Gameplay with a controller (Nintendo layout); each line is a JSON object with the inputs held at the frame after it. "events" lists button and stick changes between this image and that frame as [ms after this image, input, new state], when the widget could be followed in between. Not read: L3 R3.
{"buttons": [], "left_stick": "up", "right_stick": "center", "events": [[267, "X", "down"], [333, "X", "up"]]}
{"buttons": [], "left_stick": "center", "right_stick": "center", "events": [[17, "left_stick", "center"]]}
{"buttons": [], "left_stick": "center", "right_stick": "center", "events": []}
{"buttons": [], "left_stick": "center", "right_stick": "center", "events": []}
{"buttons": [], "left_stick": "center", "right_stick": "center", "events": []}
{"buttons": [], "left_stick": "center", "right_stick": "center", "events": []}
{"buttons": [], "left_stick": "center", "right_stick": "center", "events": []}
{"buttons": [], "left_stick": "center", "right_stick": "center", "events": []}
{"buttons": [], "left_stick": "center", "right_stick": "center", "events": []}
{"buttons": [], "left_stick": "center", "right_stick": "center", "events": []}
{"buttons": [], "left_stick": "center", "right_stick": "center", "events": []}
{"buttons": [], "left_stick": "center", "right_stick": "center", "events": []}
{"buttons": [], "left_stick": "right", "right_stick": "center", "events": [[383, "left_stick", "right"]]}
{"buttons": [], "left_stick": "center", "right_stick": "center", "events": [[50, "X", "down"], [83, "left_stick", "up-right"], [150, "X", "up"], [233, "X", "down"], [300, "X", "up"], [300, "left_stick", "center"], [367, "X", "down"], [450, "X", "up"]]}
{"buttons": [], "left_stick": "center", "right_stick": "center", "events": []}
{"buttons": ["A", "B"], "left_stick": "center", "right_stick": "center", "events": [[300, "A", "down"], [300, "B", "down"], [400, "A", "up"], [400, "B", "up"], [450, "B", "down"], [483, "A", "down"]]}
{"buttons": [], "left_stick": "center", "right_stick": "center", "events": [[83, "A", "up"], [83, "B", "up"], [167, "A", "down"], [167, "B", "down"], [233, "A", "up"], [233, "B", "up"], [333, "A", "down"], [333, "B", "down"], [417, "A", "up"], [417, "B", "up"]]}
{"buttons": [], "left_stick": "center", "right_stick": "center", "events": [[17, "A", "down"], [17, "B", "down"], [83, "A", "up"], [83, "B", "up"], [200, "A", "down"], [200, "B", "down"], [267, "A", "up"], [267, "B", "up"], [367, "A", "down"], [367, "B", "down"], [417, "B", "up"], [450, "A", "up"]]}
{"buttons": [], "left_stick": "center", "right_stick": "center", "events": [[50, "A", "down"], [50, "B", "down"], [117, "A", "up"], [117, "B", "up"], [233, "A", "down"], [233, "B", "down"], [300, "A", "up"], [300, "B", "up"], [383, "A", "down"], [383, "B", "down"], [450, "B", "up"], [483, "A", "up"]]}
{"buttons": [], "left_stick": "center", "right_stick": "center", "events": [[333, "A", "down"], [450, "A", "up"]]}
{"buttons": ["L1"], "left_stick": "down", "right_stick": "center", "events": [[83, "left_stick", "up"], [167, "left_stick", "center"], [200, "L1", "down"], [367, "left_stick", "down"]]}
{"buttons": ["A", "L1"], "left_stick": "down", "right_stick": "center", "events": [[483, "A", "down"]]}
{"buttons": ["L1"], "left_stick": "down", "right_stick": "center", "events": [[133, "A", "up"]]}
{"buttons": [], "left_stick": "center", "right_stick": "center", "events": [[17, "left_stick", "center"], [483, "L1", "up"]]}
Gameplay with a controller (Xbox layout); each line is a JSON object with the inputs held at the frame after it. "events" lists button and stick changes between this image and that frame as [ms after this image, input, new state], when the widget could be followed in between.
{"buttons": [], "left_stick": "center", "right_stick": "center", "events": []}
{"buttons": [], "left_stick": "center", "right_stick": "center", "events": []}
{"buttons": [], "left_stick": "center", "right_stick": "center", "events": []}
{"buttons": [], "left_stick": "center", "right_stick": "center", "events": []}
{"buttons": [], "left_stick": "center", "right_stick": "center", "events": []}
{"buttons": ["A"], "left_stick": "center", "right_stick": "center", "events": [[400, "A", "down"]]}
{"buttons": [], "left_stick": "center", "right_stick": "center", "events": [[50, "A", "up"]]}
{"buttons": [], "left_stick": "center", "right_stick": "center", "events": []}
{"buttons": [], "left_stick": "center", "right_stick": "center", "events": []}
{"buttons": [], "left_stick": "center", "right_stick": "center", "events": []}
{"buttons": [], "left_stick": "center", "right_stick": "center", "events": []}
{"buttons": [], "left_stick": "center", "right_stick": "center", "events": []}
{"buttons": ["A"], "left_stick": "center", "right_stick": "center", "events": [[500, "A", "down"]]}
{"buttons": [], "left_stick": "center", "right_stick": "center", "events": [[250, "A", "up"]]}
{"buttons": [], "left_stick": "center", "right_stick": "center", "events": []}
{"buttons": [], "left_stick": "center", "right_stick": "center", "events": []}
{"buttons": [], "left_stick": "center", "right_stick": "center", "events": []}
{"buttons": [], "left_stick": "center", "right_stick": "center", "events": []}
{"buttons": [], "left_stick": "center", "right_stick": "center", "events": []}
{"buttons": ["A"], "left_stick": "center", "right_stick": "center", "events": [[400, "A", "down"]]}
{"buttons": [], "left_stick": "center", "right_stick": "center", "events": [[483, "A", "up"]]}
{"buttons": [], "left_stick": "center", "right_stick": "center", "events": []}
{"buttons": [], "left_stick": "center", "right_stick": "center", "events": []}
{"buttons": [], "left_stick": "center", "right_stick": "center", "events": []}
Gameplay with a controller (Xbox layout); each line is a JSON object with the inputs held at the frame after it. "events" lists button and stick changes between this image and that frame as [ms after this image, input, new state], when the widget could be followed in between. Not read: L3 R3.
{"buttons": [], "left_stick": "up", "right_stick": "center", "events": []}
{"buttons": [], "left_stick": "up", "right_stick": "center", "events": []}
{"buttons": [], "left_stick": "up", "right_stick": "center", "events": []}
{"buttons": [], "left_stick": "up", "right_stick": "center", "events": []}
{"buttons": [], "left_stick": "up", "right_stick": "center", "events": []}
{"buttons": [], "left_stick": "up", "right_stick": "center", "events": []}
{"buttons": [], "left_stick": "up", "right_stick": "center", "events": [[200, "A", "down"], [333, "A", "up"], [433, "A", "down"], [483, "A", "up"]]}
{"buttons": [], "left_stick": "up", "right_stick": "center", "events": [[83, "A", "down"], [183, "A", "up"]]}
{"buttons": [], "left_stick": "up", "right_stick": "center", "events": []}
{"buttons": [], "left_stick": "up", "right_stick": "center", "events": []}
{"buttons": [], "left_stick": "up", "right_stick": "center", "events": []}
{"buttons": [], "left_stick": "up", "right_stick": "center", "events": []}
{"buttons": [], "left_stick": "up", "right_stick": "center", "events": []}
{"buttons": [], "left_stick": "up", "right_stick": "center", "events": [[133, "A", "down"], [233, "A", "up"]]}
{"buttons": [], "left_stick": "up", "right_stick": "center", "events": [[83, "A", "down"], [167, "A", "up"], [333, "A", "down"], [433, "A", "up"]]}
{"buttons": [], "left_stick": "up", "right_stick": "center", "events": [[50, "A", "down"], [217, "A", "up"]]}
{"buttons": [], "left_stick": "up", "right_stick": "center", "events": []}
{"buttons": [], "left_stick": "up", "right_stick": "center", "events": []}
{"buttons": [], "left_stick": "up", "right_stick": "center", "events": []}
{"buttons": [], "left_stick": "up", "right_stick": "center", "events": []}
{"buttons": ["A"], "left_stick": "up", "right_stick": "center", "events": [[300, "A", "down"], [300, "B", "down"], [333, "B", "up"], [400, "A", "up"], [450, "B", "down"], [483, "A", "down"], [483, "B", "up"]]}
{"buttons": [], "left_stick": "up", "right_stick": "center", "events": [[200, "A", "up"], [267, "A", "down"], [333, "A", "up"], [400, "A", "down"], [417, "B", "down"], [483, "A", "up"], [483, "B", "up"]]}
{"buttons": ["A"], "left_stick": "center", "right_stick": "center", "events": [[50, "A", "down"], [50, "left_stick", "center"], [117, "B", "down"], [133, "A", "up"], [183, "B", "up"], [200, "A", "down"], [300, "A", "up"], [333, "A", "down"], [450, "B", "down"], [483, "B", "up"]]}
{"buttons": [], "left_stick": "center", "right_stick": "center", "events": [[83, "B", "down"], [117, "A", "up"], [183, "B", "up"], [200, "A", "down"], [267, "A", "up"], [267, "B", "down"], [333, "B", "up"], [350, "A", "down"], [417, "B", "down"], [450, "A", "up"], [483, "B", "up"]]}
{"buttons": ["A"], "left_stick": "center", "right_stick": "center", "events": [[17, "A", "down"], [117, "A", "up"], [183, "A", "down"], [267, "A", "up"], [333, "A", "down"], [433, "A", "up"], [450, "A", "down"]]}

========================================

How to complete this task :: Within the data above, how many lines include the word "that"? Respond with the number only.

Response area :: 3